> [SOURCE TEXT]:
● ● ● ● ● ● ●

Illinois is one of the country’s most lucrative cannabis markets. Here, a worker tends to plants at a Cresco cultivation center in Joliet. (Manuel Martinez / WBEZ)

There’s also a generally favorable labor environment in Illinois, with its relatively large union membership of 800,000 workers backed by a mostly sympathetic public and elected officials, said Robert Bruno, a University of Illinois Urbana-Champaign labor relations professor.

“The climate overall for union organizing is far better than it’s been in years,” Bruno said.

Also helping organizing efforts is that this is a new industry growing at warp speed. That has led to confusion and sometimes chaos and conflict in stores, workers said, that, along with worker shortages during the COVID-19 pandemic, has helped boost interest in unionization.

Among other things, employees have been asking for fair disciplinary policies, promotional ladders, paid time off, reduced health care costs and the ability to collect customer tips. They also want free samples.

● ● ● ● ● ● ●

> [DATASET ENTRIES]:
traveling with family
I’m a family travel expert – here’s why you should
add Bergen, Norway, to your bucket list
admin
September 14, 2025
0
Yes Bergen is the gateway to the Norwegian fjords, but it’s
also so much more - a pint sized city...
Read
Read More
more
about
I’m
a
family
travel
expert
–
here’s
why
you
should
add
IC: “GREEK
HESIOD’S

● ● ● ● ● ● ●

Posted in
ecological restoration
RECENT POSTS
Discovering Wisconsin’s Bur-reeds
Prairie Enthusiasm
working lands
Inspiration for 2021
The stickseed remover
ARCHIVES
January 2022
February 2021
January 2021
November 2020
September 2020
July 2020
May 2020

● ● ● ● ● ● ●

> [WORK INSTRUCTION A]: Reproduce the part of the text on cannabis workers unionizing in Illinois that opens with the words containing "There’s also a" and closes with "labor relations professor.".
> [WORK INSTRUCTION B]: Carry on the text on cannabis workers unionizing in Illinois from the point where it stops.
The listing is separate material and has nothing to do with the text on cannabis workers unionizing in Illinois.

> [ANSWER SECTION A]:
There’s also a generally favorable labor environment in Illinois, with its relatively large union membership of 800,000 workers backed by a mostly sympathetic public and elected officials, said Robert Bruno, a University of Illinois Urbana-Champaign labor relations professor.

> [ANSWER SECTION B]:
Many organizing workers view themselves as working in health care, not just retail, and say they offer expertise as advisers on the finer points of cannabis use.

The starting wage at many dispensaries is just above Chicago’s minimum wage of $15.40 — usually between $15 and $17 an hour, though some stores pay as much as $20 an hour, workers said.

The first successful cannabis workplace unionization vote took place in January 2020 at a cultivation center in Joliet owned by Cresco, a Chicago-based multi-state operator.

Six months later, a Cresco Sunnyside dispensary in Lake View became the first retail site to vote for the same union, Local 881. The employee union at both locations eventually negotiated collective bargaining agreements with Cresco.

Another union, Teamsters Local 777, has won 15 straight elections, signing contracts with a company that owns two Chicago dispensaries.

“We can’t keep up with all the calls,” said Teamsters Local 777 president Jim Glimco, whose union hall in Lyons now has bus drivers mingling with budtenders.

‘Career for people like me’

While unions have a solid winning streak going, they now face the challenging step of negotiating contracts.

Legal cannabis is rolling in cash but not in profits, according to company executives. Cresco and Verano, another Chicago corporation that operates in many states, have seen stock prices plummet by more than 75% from highs in 2021. Even as revenues grow, most companies are still reporting losses every quarter, and several have moved to cut costs, including staff.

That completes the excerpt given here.